The Sedimentary Systems Research group is quite busy this semester with various research, teaching, and other activities. Here’s what we’re up to:
Ph.D. candidate Neal Auchter is immersed in preparing the first manuscript to come out of his work the past few years. This first paper will highlight the occurrence and style of gravitational deformation features (i.e., faults/folds from down-slope movement) preserved in outcropping stratigraphy. What’s intriguing is the relationship of these deformational features with the stratigraphic architecture. Neal plans to submit this paper by December. Neal is also going to be presenting a poster at AGU in December about work he did during his internship this past summer with the Shell clastic sed/strat research team in Houston.
M.S. candidate Kristin Chilton is crazy-busy taking multiple courses and TAing the undergraduate Sed-Strat course. Even with all of this, she is making progress on her research investigating the response of North Atlantic deep-sea circulation to climate change at the Eocene-Oligocene Transition. Kristin will be presenting a poster at GSA in Baltimore in a few weeks sharing the preliminary results. Undergraduate researcher Shauna Flynn, also a co-author on this poster, is working in our lab this semester focused on characterizing the coarse fraction (>63 microns) of these dominantly muddy deposits.

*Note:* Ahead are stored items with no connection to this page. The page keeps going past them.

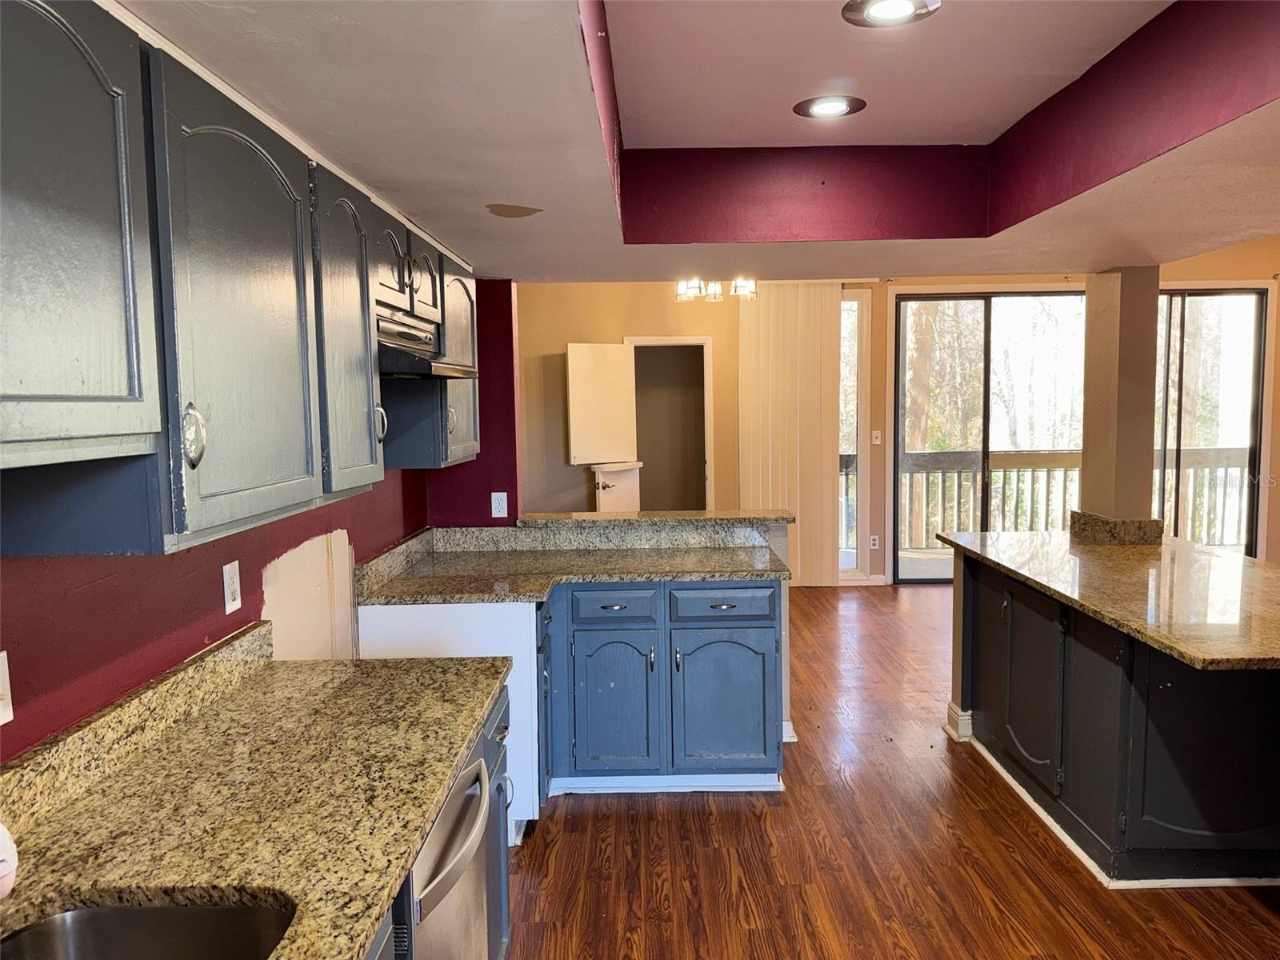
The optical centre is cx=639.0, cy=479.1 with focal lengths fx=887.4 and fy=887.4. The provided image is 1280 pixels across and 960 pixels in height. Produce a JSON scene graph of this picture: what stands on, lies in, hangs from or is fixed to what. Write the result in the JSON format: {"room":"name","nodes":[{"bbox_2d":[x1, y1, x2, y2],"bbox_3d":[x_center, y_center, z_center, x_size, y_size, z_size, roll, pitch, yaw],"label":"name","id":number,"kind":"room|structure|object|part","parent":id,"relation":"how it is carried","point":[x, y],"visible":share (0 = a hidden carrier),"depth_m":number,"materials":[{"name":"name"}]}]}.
{"room":"kitchen","nodes":[
{"label":"kitchen","id":0,"kind":"room"},
{"bbox_2d":[0,263,455,764],"bbox_3d":[-1.072,0.206,1.429,0.140,2.546,5.769,-1,5,0],"label":"left wall","id":1,"kind":"structure","parent":0,"point":[261,582],"depth_m":1.94,"materials":[{"name":"red paint"}]},
{"bbox_2d":[0,650,13,724],"bbox_3d":[-1.009,0.337,1.371,0.018,0.114,0.110,-1,5,0],"label":"light switch","id":2,"kind":"object","parent":1,"relation":"attached to","point":[9,716],"visible":0.99,"depth_m":1.41,"materials":[{"name":"white plastic"}]},
{"bbox_2d":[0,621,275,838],"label":"granite backsplash","id":3,"kind":"structure","parent":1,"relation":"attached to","point":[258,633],"depth_m":1.68,"materials":[{"name":"stone"}]},
{"bbox_2d":[221,559,241,614],"bbox_3d":[-0.998,0.264,2.180,0.009,0.118,0.073,-1,5,0],"label":"wall outlet","id":4,"kind":"object","parent":1,"relation":"attached to","point":[231,587],"visible":0.98,"depth_m":2.17,"materials":[{"name":"white plastic"}]},
{"bbox_2d":[0,1,479,558],"bbox_3d":[-0.786,-0.346,1.946,0.390,0.767,3.055,-1,5,0],"label":"upper cabinets","id":5,"kind":"object","parent":1,"relation":"attached to","point":[126,391],"visible":0.99,"depth_m":1.36,"materials":[{"name":"wood"}]},
{"bbox_3d":[-0.733,-0.306,1.050,0.159,0.595,0.479,-1,5,0],"label":"upper cabinet door","id":6,"kind":"part","parent":5,"relation":"part of","materials":[{"name":"wood"}]},
{"bbox_3d":[-0.674,-0.063,1.346,0.030,0.092,0.033,-1,5,0],"label":"handle","id":7,"kind":"part","parent":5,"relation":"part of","materials":[{"name":"silver metal"}]},
{"bbox_3d":[-0.664,-0.272,1.546,0.054,0.721,0.511,-1,5,0],"label":"upper cabinet door","id":8,"kind":"part","parent":5,"relation":"part of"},
{"bbox_3d":[-0.672,-0.314,2.069,0.085,0.720,0.407,-1,5,0],"label":"upper cabinet door","id":9,"kind":"part","parent":5,"relation":"part of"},
{"bbox_3d":[-0.701,-0.150,2.396,0.032,0.101,0.027,-1,5,0],"label":"handle","id":10,"kind":"part","parent":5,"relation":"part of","materials":[{"name":"silver metal"}]},
{"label":"cabinet door","id":11,"kind":"part","parent":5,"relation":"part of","materials":[{"name":"wood"}]},
{"bbox_2d":[378,312,481,379],"bbox_3d":[-0.745,-0.392,2.767,0.457,0.158,0.696,-1,5,0],"label":"range hood","id":12,"kind":"object","parent":5,"relation":"attached to","point":[451,372],"visible":0.54,"depth_m":2.62,"materials":[{"name":"silver metal"}]},
{"bbox_2d":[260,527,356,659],"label":"wall patch","id":13,"kind":"object","parent":1,"relation":"attached to","point":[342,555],"visible":0.62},
{"bbox_2d":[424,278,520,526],"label":"wall","id":14,"kind":"structure","parent":0,"point":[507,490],"depth_m":4.05,"materials":[{"name":"red paint"}]},
{"bbox_2d":[490,491,508,518],"bbox_3d":[-0.647,0.117,4.093,0.070,0.115,0.009,-1,5,0],"label":"wall outlet","id":15,"kind":"object","parent":14,"relation":"attached to","point":[494,509],"visible":0.99,"depth_m":4.09,"materials":[{"name":"white plastic"}]},
{"bbox_2d":[132,0,1279,279],"bbox_3d":[0.795,-0.889,1.563,3.948,0.355,5.699,-1,5,0],"label":"ceiling","id":16,"kind":"structure","parent":0,"point":[473,246],"depth_m":2.30,"materials":[{"name":"paint"}]},
{"bbox_2d":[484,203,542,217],"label":"ceiling patch","id":17,"kind":"object","parent":16,"relation":"in","point":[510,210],"visible":0.98,"depth_m":2.69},
{"bbox_2d":[674,276,754,302],"bbox_3d":[0.498,-1.405,5.804,0.519,0.452,0.496,-1,5,0],"label":"chandelier","id":18,"kind":"object","parent":16,"relation":"hanging from","point":[717,289],"visible":0.79,"depth_m":5.78,"materials":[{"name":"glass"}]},
{"bbox_2d":[792,93,866,118],"bbox_3d":[0.572,-1.124,2.682,0.219,0.009,0.219,-1,5,0],"label":"recessed light","id":19,"kind":"object","parent":16,"relation":"in","point":[836,106],"visible":0.99,"depth_m":2.67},
{"bbox_2d":[840,0,939,26],"bbox_3d":[0.562,-1.058,1.984,0.217,0.012,0.216,-1,5,0],"label":"recessed light","id":20,"kind":"object","parent":16,"relation":"in","point":[889,4],"visible":0.99,"depth_m":2.01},
{"bbox_2d":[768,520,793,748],"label":"half wall","id":21,"kind":"structure","parent":0,"point":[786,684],"depth_m":4.07,"materials":[{"name":"paint"}]},
{"bbox_2d":[520,508,795,526],"bbox_3d":[0.085,0.177,4.170,1.269,0.035,0.345,-1,5,0],"label":"bar ledge","id":22,"kind":"object","parent":21,"relation":"on","point":[703,518],"visible":0.87,"depth_m":4.04,"materials":[{"name":"stone"}]},
{"bbox_2d":[502,585,1279,959],"bbox_3d":[1.898,1.291,3.368,8.041,0.078,10.332,-1,5,0],"label":"floor","id":23,"kind":"structure","parent":0,"point":[756,824],"depth_m":3.06,"materials":[{"name":"brown wood"}]},
{"bbox_2d":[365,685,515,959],"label":"base cabinet","id":24,"kind":"object","parent":23,"relation":"on","point":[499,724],"visible":0.1,"depth_m":2.19,"materials":[{"name":"paint"}]},
{"bbox_2d":[0,633,511,959],"bbox_3d":[-0.664,0.578,1.177,0.668,0.072,2.458,-1,5,0],"label":"granite countertop","id":25,"kind":"structure","parent":24,"relation":"on","point":[303,665],"depth_m":1.49,"materials":[{"name":"stone"}]},
{"bbox_2d":[0,821,18,899],"bbox_3d":[-0.874,0.448,1.060,0.233,0.243,0.165,-1,5,0],"label":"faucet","id":26,"kind":"object","parent":25,"relation":"on","point":[6,870],"visible":1,"depth_m":1.08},
{"bbox_2d":[0,900,294,959],"bbox_3d":[-0.655,0.713,0.976,0.421,0.178,0.658,-1,5,0],"label":"sink","id":27,"kind":"object","parent":25,"relation":"in","point":[154,913],"visible":0.82,"depth_m":1.25,"materials":[{"name":"silver metal"}]},
{"bbox_2d":[405,743,493,959],"bbox_3d":[-0.605,1.005,1.736,0.655,0.857,0.602,-1,5,0],"label":"dishwasher","id":28,"kind":"object","parent":23,"relation":"on","point":[462,850],"visible":0.28,"depth_m":1.69,"materials":[{"name":"silver metal"}]},
{"bbox_2d":[359,599,545,845],"bbox_3d":[-0.684,0.853,3.428,0.618,0.869,0.614,-1,5,0],"label":"white panel","id":29,"kind":"object","parent":23,"relation":"on","point":[523,617],"visible":0.24,"depth_m":3.13,"materials":[{"name":"white paint"}]},
{"bbox_2d":[542,579,785,795],"bbox_3d":[0.044,0.814,3.745,1.023,0.864,0.666,-1,5,0],"label":"base cabinet","id":30,"kind":"object","parent":23,"relation":"on","point":[754,627],"visible":0.68,"depth_m":3.46,"materials":[{"name":"blue paint"}]},
{"bbox_2d":[355,521,793,606],"bbox_3d":[-0.227,0.331,3.681,1.748,0.138,0.967,-1,5,0],"label":"granite countertop","id":31,"kind":"structure","parent":30,"relation":"on","point":[539,593],"depth_m":3.69,"materials":[{"name":"stone"}]},
{"bbox_3d":[-0.112,0.512,3.524,0.328,0.128,0.048,-1,5,0],"label":"drawer","id":32,"kind":"part","parent":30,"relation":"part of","materials":[{"name":"blue"}]},
{"bbox_3d":[-0.113,0.915,3.546,0.331,0.584,0.095,-1,5,0],"label":"cabinet door","id":33,"kind":"part","parent":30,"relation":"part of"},
{"bbox_3d":[0.332,0.918,3.563,0.393,0.565,0.093,-1,5,0],"label":"cabinet door","id":34,"kind":"part","parent":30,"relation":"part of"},
{"bbox_3d":[0.329,0.505,3.567,0.406,0.131,0.045,-1,5,0],"label":"drawer","id":35,"kind":"part","parent":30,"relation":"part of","materials":[{"name":"blue"}]},
{"bbox_2d":[944,552,1279,888],"bbox_3d":[1.911,0.825,3.322,1.020,0.868,1.885,-1,5,0],"label":"kitchen island","id":36,"kind":"object","parent":23,"relation":"on","point":[1220,786],"visible":0.78,"depth_m":2.87,"materials":[{"name":"black paint"}]},
{"bbox_2d":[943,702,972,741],"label":"baseboard","id":37,"kind":"structure","parent":36,"relation":"attached to","point":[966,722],"depth_m":4.11,"materials":[{"name":"white paint"}]},
{"bbox_3d":[1.476,0.810,3.388,0.051,0.630,0.434,-1,5,0],"label":"cabinet door","id":38,"kind":"part","parent":36,"relation":"part of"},
{"bbox_2d":[938,528,1279,669],"bbox_3d":[1.937,0.368,3.284,1.163,0.040,2.115,-1,5,0],"label":"island countertop","id":39,"kind":"structure","parent":36,"relation":"on","point":[1146,550],"depth_m":3.07,"materials":[{"name":"brown stone"}]},
{"bbox_2d":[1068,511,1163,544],"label":"block","id":40,"kind":"object","parent":39,"relation":"on","point":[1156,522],"visible":0.88,"depth_m":4.00,"materials":[{"name":"stone"}]},
{"bbox_2d":[1080,265,1159,526],"bbox_3d":[2.232,-0.394,4.118,0.247,1.248,0.297,-1,5,0],"label":"column","id":41,"kind":"structure","parent":39,"relation":"on","point":[1098,315],"depth_m":4.01,"materials":[{"name":"beige paint"}]},
{"bbox_2d":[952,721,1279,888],"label":"baseboard","id":42,"kind":"structure","parent":36,"relation":"attached to","point":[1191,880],"depth_m":2.99,"materials":[{"name":"white paint"}]},
{"bbox_2d":[517,260,1279,582],"bbox_3d":[2.601,-0.552,7.448,8.022,2.895,0.157,-1,5,0],"label":"back wall","id":43,"kind":"structure","parent":0,"point":[560,340],"depth_m":7.39,"materials":[{"name":"beige paint"}]},
{"bbox_2d":[624,336,715,510],"bbox_3d":[0.238,-0.145,7.625,0.924,2.073,0.407,-1,5,0],"label":"doorway","id":44,"kind":"object","parent":43,"relation":"in","point":[695,342],"visible":0.57,"depth_m":7.62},
{"bbox_2d":[565,344,640,510],"bbox_3d":[-0.264,-0.089,7.267,0.632,2.000,0.189,-5,6,-38],"label":"door","id":45,"kind":"structure","parent":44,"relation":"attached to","point":[578,366],"depth_m":7.21,"materials":[{"name":"white paint"}]},
{"bbox_2d":[736,281,843,586],"bbox_3d":[1.250,-0.383,7.431,0.883,2.573,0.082,-1,5,0],"label":"vertical blind","id":46,"kind":"object","parent":43,"relation":"attached to","point":[830,501],"visible":0.77,"depth_m":7.41,"materials":[{"name":"fabric"}]},
{"bbox_2d":[838,290,870,580],"bbox_3d":[1.713,-0.328,7.551,0.490,2.410,0.101,-1,5,0],"label":"narrow window","id":47,"kind":"structure","parent":43,"relation":"in","point":[854,528],"depth_m":7.53,"materials":[{"name":"clear glass"}]},
{"bbox_2d":[868,534,879,549],"bbox_3d":[1.980,0.534,7.479,0.073,0.123,0.019,-1,5,0],"label":"wall outlet","id":48,"kind":"object","parent":43,"relation":"attached to","point":[875,542],"visible":0.99,"depth_m":7.47,"materials":[{"name":"white plastic"}]},
{"bbox_2d":[871,429,882,444],"bbox_3d":[1.979,-0.349,7.403,0.071,0.117,0.017,-1,5,0],"label":"light switch","id":49,"kind":"object","parent":43,"relation":"attached to","point":[878,442],"visible":0.98,"depth_m":7.40,"materials":[{"name":"white"}]},
{"bbox_2d":[892,288,1091,585],"bbox_3d":[3.738,-0.346,7.574,2.949,2.470,0.129,-1,5,0],"label":"sliding glass door","id":50,"kind":"structure","parent":43,"relation":"in","point":[986,324],"depth_m":7.54,"materials":[{"name":"glass"}]},
{"bbox_2d":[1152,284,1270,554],"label":"sliding glass door","id":51,"kind":"structure","parent":43,"relation":"in","point":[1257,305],"depth_m":7.40,"materials":[{"name":"glass"}]},
{"label":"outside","id":52,"kind":"structure","parent":0,"visible":0},
{"label":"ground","id":53,"kind":"structure","parent":52,"visible":0},
{"bbox_2d":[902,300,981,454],"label":"tree","id":54,"kind":"object","parent":53,"relation":"on","point":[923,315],"visible":0.26,"materials":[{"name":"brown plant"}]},
{"bbox_2d":[883,446,1250,549],"bbox_3d":[4.066,0.184,9.389,6.615,1.123,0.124,-1,5,0],"label":"deck railing","id":55,"kind":"object","parent":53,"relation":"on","point":[1066,466],"visible":0.4,"depth_m":9.38,"materials":[{"name":"wood"}]}
]}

M.S. candidate Sarah Jancuska is taking courses and working up the wealth of data she collected during the field season in Patagonia back in February-March of this year. Right now, Sarah is focused on compiling statistics from the measured stratigraphic sections (e.g., bed thickness, degree of bed amalgamation, etc.) to test ideas about the degree of large-scale confinement, or ponding, of these turbidite deposits.
Ph.D. candidate Cody Mason is TAing the course I’m teaching this semester, Seismic Stratigraphy, and working on the project he’s doing with Virginia Tech faculty Jim Spotila on the Late Cenozoic tectonic evolution of the Coachella Valley region of southern California. Cody, Jim, and their co-authors will be presenting at AGU in December highlighting some new helium thermochronology data.
Finally, my colleague here at Virginia Tech, Ken Eriksson, and I have a new Basin Research paper in press just this week that estimates sediment flux of a ~325 million-year-old river system sourced in the Alleghanian Orogeny mountain belt (the remnants of which are the Appalachian Mountains). We use a remarkable succession of prodeltaic tidal rhythmites as a high-resolution chronometer and make calculations of sediment load and yield. The figure below (Fig. 8 from the paper) compares our range of estimates with a database of modern rivers (Milliman and Farnsworth, 2011).
Uncertainties in these estimates arises from the true total duration of the stratigraphic interval of interest as well as inferences about the size of the paleo-catchment. However, even with conservative uncertainty ranges incorporated, the paleo-flux of this ancient river system is comparable to modern river systems such as the Fly, Po, and Eel. With the sediment yield estimates we then calculate denudation of the long-gone Alleghanian Mountains, which agrees with denudation estimates from independent methods. We suggest that such paleo-sed flux estimates can, in certain types of systems, provide additional insight into surface process response to tectonics in deep-time archives.